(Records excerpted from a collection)
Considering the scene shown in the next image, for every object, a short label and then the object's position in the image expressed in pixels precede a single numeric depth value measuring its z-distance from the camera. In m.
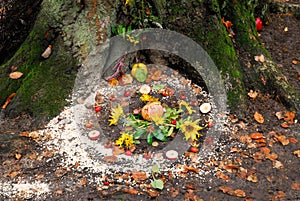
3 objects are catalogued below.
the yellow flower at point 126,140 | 3.69
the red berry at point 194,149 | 3.66
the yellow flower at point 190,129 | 3.74
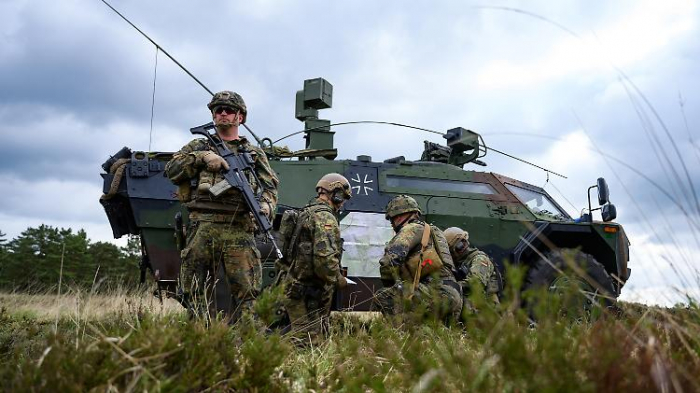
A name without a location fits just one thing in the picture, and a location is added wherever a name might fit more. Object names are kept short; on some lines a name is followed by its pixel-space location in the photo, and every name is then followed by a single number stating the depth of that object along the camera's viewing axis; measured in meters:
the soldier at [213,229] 4.22
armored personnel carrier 6.48
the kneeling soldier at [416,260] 4.91
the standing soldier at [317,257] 4.96
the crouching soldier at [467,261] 5.95
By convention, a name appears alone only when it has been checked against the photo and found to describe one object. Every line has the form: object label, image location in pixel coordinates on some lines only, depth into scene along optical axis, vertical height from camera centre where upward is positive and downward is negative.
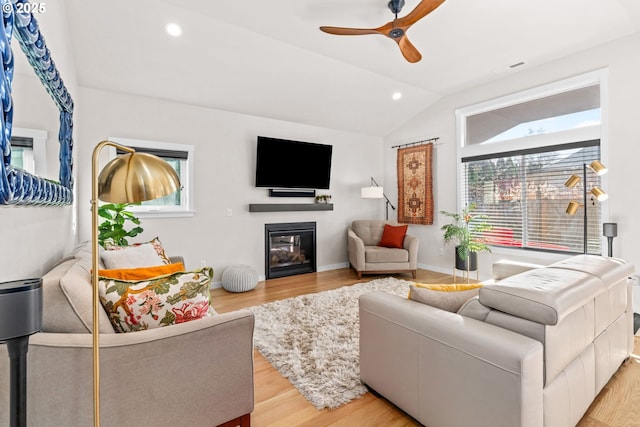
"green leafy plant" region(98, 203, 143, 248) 3.12 -0.13
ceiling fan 2.38 +1.62
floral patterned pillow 1.32 -0.39
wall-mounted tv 4.62 +0.80
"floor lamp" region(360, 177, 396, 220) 5.36 +0.37
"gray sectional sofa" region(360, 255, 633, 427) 1.19 -0.63
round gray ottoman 4.04 -0.89
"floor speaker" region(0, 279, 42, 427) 0.75 -0.29
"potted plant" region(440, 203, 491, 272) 4.27 -0.32
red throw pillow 5.01 -0.39
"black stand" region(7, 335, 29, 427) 0.80 -0.45
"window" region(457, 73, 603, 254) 3.68 +0.69
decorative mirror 0.90 +0.43
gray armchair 4.74 -0.72
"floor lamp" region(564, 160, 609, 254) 3.04 +0.21
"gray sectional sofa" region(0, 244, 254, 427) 1.10 -0.62
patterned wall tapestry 5.29 +0.51
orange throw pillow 1.68 -0.35
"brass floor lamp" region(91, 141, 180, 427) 1.02 +0.10
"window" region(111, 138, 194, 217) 3.79 +0.45
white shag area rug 1.93 -1.08
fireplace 4.79 -0.59
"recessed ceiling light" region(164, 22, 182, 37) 2.99 +1.84
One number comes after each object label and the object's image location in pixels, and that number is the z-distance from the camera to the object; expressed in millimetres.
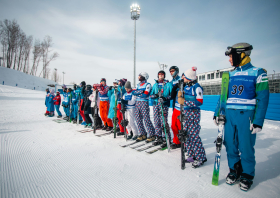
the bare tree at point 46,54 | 42209
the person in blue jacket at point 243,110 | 1928
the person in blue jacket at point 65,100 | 8413
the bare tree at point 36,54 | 42206
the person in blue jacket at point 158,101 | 3744
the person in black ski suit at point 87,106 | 6527
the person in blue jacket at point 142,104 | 4160
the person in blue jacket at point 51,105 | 9445
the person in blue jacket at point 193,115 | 2771
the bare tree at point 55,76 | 73281
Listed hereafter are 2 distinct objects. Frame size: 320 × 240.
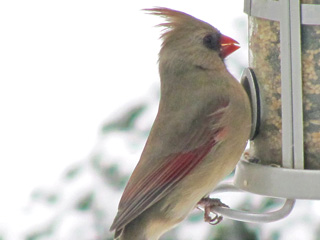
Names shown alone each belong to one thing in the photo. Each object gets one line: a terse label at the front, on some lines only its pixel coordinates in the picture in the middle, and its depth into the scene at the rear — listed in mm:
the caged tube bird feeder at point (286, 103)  6598
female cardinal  6977
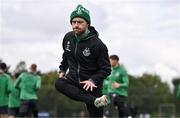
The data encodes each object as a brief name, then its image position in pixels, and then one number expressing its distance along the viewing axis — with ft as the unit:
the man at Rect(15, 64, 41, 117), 67.15
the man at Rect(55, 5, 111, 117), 32.07
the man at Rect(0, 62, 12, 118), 59.57
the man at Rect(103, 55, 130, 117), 61.67
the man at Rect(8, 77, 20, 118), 70.53
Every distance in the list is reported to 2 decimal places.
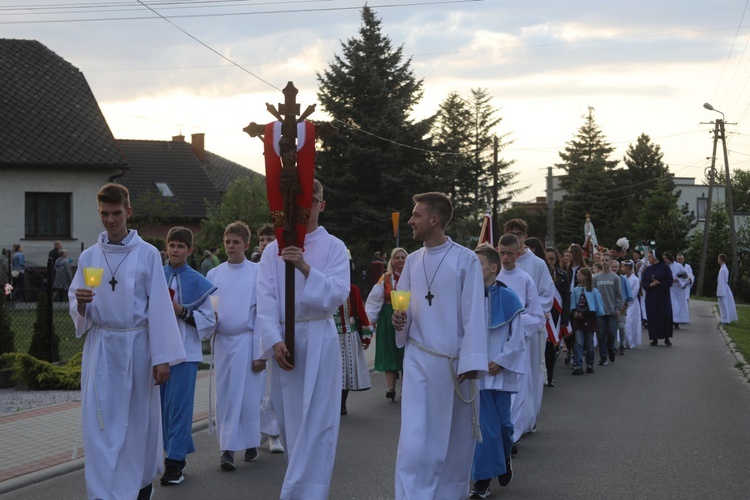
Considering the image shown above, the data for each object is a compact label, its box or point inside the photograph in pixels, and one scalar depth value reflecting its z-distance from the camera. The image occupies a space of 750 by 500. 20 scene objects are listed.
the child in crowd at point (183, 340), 8.11
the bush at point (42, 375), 13.50
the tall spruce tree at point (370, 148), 40.84
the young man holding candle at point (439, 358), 6.41
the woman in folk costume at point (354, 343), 11.16
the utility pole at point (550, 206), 59.09
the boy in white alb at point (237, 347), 8.91
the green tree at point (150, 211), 40.53
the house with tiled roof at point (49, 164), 33.19
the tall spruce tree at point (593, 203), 87.53
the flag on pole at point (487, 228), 13.76
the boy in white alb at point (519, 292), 9.20
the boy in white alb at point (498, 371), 7.64
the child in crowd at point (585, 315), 16.70
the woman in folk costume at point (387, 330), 13.10
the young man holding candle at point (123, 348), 6.38
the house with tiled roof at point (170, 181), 45.88
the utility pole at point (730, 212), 52.19
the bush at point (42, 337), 14.99
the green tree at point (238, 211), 39.25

# [What is being asked]
The records above should be written out exactly, and the images dropped.

# [Final answer]
Considering the scene shown in the next image, for every object, a short label and then the object's position in the image expressed in pixels precede a single numeric depth value measuring its z-distance from the camera. In m.
3 objects are catalogued below.
the yellow flower at point 126,140 | 3.69
the red berry at point 194,149 | 3.66
the yellow flower at point 190,129 | 3.74
A name without a location fits just one thing in the picture, and a location is added wherever a name might fit more. Object names are kept short; on some lines a name is followed by its pixel-space location in the photo, and every name is then followed by a single number stating the depth of that object along the camera's viewing axis; measured in meters:
the soldier at [213,229] 4.22
armored personnel carrier 6.48
the kneeling soldier at [416,260] 4.91
the standing soldier at [317,257] 4.96
the crouching soldier at [467,261] 5.95
By convention, a name appears alone only when it has been checked against the photo and found to describe one object. Every line has the form: object label, image location in pixel coordinates on some lines only, depth into scene along optical axis, vertical height from camera centre where upward is positive and downward is negative.
"green leafy plant" region(98, 203, 143, 248) 3.12 -0.13
ceiling fan 2.38 +1.62
floral patterned pillow 1.32 -0.39
wall-mounted tv 4.62 +0.80
"floor lamp" region(360, 177, 396, 220) 5.36 +0.37
"gray sectional sofa" region(360, 255, 633, 427) 1.19 -0.63
round gray ottoman 4.04 -0.89
"floor speaker" region(0, 279, 42, 427) 0.75 -0.29
"potted plant" region(440, 203, 491, 272) 4.27 -0.32
red throw pillow 5.01 -0.39
"black stand" region(7, 335, 29, 427) 0.80 -0.45
"window" region(457, 73, 603, 254) 3.68 +0.69
decorative mirror 0.90 +0.43
gray armchair 4.74 -0.72
"floor lamp" region(564, 160, 609, 254) 3.04 +0.21
"gray sectional sofa" region(0, 244, 254, 427) 1.10 -0.62
patterned wall tapestry 5.29 +0.51
orange throw pillow 1.68 -0.35
"brass floor lamp" region(91, 141, 180, 427) 1.02 +0.10
"window" region(111, 138, 194, 217) 3.79 +0.45
white shag area rug 1.93 -1.08
fireplace 4.79 -0.59
"recessed ceiling light" region(164, 22, 182, 37) 2.99 +1.84
One number comes after each object label and the object's image location in pixels, and that number is the z-distance from the camera to the object; expressed in millimetres.
the bare tree at point 46,54 | 42209
the person in blue jacket at point 243,110 | 1928
the person in blue jacket at point 65,100 | 8413
the bare tree at point 36,54 | 42206
the person in blue jacket at point 158,101 | 3744
the person in black ski suit at point 87,106 | 6527
the person in blue jacket at point 142,104 | 4160
the person in blue jacket at point 51,105 | 9445
the person in blue jacket at point 193,115 | 2771
the bare tree at point 55,76 | 73281
Listed hereafter are 2 distinct objects. Frame size: 320 × 240.
Names shown alone each belong to one thing in the photo. Each object gets one line: a terse label at the front, on some lines only its pixel coordinates in the picture in the middle, and its depth into the scene at the rear — listed in mm:
the caged tube bird feeder at point (286, 103)  6598
female cardinal  6977
The data encodes each object as a brief name, then its image position in pixels, and then one number expressing its distance along the viewing axis — with ft as the unit:
the man at Rect(15, 64, 41, 117), 67.15
the man at Rect(55, 5, 111, 117), 32.07
the man at Rect(0, 62, 12, 118), 59.57
the man at Rect(103, 55, 130, 117), 61.67
the man at Rect(8, 77, 20, 118), 70.53
Every distance in the list is reported to 2 decimal places.
Considering the image shown above, the data for each object is a compact label, its box or point inside the photograph in pixels, and one scalar depth value reflecting its z-distance from the camera. The image occupies a space of 750 by 500. 20 scene objects are listed.
the child in crowd at point (183, 340), 8.11
the bush at point (42, 375), 13.50
the tall spruce tree at point (370, 148), 40.84
the young man holding candle at point (439, 358), 6.41
the woman in folk costume at point (354, 343), 11.16
the utility pole at point (550, 206), 59.09
the boy in white alb at point (237, 347), 8.91
the green tree at point (150, 211), 40.53
the house with tiled roof at point (49, 164), 33.19
the tall spruce tree at point (593, 203), 87.53
the flag on pole at point (487, 228), 13.76
the boy in white alb at point (519, 292), 9.20
the boy in white alb at point (498, 371), 7.64
the child in crowd at point (585, 315), 16.70
the woman in folk costume at point (387, 330), 13.10
the young man holding candle at point (123, 348), 6.38
the house with tiled roof at point (170, 181), 45.88
the utility pole at point (730, 212), 52.19
the bush at point (42, 337), 14.99
the green tree at point (238, 211), 39.25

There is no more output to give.